Other items that may be unwanted include abandoned soaps which can end up in rivers and streams and change the quality or pH of the water bodies in the area, affecting the feeding and breeding patterns of aquatic life. If the distributed hygiene items are inappropriate, it is likely that any messaging about the management, return, re-use, repurposing, and disposal of those items will be ineffective. This may lead to increased pollution associated with menstrual hygiene items, toilet paper, or similar.
Understand how communities use and perceive hygiene items and provide effective communication regarding their delivery, use, recycling/re-use.
Take time to learn about and understand target population hygiene practices related to sanitation and their impact on the environment.
Hygiene promotion messages should be based on a good understanding of the affected population’s current hygiene needs and behaviors and of their knowledge, attitudes, and practices related to environmental resources and waste.
Hygiene promotion messages should be developed to address unsustainable and sustainable behaviors in order to protect and sustainably manage available resources for hygiene use. For example, determine the minimum amount of water to use per type of action and strongly suggest using those amounts. In addition, the messages should consider the delivery of culturally acceptable hygiene items to minimise waste from unused goods.
Informational campaigns should be a complementary activity to ensure the WASH infrastructure is properly used and maintained, assisting in reducing potential environmental impacts.
Users should be informed about water availability, sustainability, and appropriate usage, conservation, and storage practices, and campaigns should be monitored to ensure effectiveness.
Systems for regulating water usage reduce the likelihood of irresponsible individual behavior and water wastage. Local community structures can enforce water usage regulations. Alternatively, pricing schemes also influence behavior whilst subsidizing operational and maintenance costs.
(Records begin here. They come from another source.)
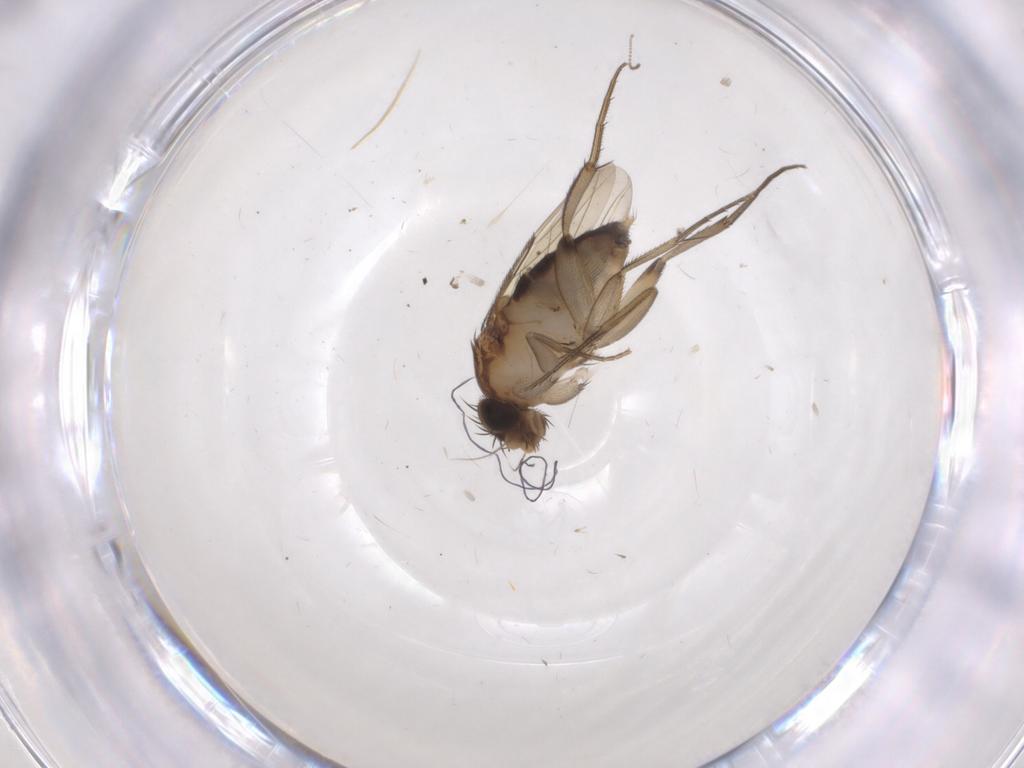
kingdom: Animalia
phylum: Arthropoda
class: Insecta
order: Diptera
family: Phoridae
Adapting hygiene kits based on community preferences can have positive environmental impacts. For example, when Myanmar Red Cross consulted communities on preferences for hygiene items, communities stated that they would prefer to receive metal buckets and fabric dishcloths rather than plastic and paper so that they could be reused. The organisation spoke to donors and received approval to replace the plastic buckets and paper towels with more durable items. This resulted in less plastic and paper waste, and more durable items for affected communities.
KAP survey performed with questions on preferred type and use of hygiene items and preferred sanitation practices compared to most feasible/sustainable environmental best practices.
Prevention of environmental damage
No additional costs, just additional time to understand hygiene practices and preferences and incorporate environmental sustainability into their sourcing, distribution, and education about how to sustainably use them.